Per programma geven we de realisatie voor het jaar 2020: het gerealiseerd totaal saldo van baten en lasten, de mutaties in de reserves en het gerealiseerd resultaat. Wij hanteren daarvoor dezelfde vorm als in de Programmabegroting 2020:
- de oorspronkelijk geraamde lasten en baten;
- de eventuele wijzigingen daarop;
- de lasten en baten na wijziging;
- de werkelijke lasten en baten.
- Grafische voorstelling van lasten en baten geeft een weergaven van lasten en baten in grafiekvorm weer;
- Analyse van het verschil. Substantiële verschillen tussen de geraamde en werkelijke bedragen hebben we in een analyse verklaard. Een gedetailleerde toelichting op de verschillen per taakveld staat in de taakveldenrekening;
- Het onderdeel Incidentele baten en lasten betreft bedragen die geen onderdeel zijn van regulier budget en zich gedurende een periode van maximaal 3 jaar voordoen.

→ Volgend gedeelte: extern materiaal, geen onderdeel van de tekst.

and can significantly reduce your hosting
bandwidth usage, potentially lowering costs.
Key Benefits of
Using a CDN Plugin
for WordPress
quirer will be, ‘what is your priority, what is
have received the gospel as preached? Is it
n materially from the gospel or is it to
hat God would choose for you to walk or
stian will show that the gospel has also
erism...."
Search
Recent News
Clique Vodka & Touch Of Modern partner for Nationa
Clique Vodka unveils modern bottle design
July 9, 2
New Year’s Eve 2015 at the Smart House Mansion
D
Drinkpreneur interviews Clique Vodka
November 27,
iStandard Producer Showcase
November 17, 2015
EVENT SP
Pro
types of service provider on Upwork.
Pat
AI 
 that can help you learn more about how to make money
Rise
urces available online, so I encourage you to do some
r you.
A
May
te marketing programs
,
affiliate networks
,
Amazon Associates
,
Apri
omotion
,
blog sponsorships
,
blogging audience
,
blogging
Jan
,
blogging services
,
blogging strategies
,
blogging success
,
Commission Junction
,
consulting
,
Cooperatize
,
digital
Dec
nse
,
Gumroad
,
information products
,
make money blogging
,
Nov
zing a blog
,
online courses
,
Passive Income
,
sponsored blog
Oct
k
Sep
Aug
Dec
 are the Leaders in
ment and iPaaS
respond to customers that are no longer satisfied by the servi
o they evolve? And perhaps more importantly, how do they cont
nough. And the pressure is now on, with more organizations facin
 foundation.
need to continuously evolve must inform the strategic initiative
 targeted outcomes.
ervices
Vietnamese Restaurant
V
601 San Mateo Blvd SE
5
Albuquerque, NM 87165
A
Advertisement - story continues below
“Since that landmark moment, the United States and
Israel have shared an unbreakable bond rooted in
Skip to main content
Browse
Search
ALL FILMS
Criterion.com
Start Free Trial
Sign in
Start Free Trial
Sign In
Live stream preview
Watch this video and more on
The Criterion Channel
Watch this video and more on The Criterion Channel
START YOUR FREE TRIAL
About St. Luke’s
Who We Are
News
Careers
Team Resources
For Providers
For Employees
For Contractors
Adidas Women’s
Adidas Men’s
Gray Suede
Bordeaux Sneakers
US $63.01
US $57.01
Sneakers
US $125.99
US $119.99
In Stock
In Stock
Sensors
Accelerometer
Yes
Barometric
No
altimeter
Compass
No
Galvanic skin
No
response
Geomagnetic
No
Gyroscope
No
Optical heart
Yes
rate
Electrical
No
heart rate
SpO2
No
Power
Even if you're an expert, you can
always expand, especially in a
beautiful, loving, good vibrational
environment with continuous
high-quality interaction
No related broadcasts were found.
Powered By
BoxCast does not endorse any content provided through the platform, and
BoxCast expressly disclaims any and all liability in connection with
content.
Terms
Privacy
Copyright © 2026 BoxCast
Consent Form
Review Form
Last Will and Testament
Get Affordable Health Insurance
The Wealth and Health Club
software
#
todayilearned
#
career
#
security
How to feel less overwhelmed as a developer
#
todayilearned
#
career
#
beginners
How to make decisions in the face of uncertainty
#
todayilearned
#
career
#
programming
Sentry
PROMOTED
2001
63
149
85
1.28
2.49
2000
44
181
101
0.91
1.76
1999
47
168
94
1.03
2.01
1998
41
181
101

Bijvoorbeeld een eenmalige extra legesopbrengst vanwege een groot en bijzonder project of een winst dan wel verlies in het grondbedrijf. Een afwijking op een structureel budget is geen incidentele baat of last. De grijs gemarkeerde velden zijn de incidentele mutaties in de reserves.
Structurele mutaties reserves. Mutaties in reserves worden in eerste instantie gezien als incidentele mutaties, tenzij het gaat om reserves die dienen ter dekking van structurele lasten, bijvoorbeeld dekkingsreserves ter dekking van kapitaallasten en onttrekkingen uit een bestemmingsreserve gedurende minimaal 3 jaar met het doel het dekken van structurele lasten. In de begroting 2020 hebben we structurele mutaties reserves opgenomen, maar vanaf de begroting 2021 beschouwen we alle reserves als incidentele mutaties. Ook in de jaarstukken 2020 beschouwen we de reservemutaties als incidenteel en daarom hebben we de tabel niet meer opgenomen.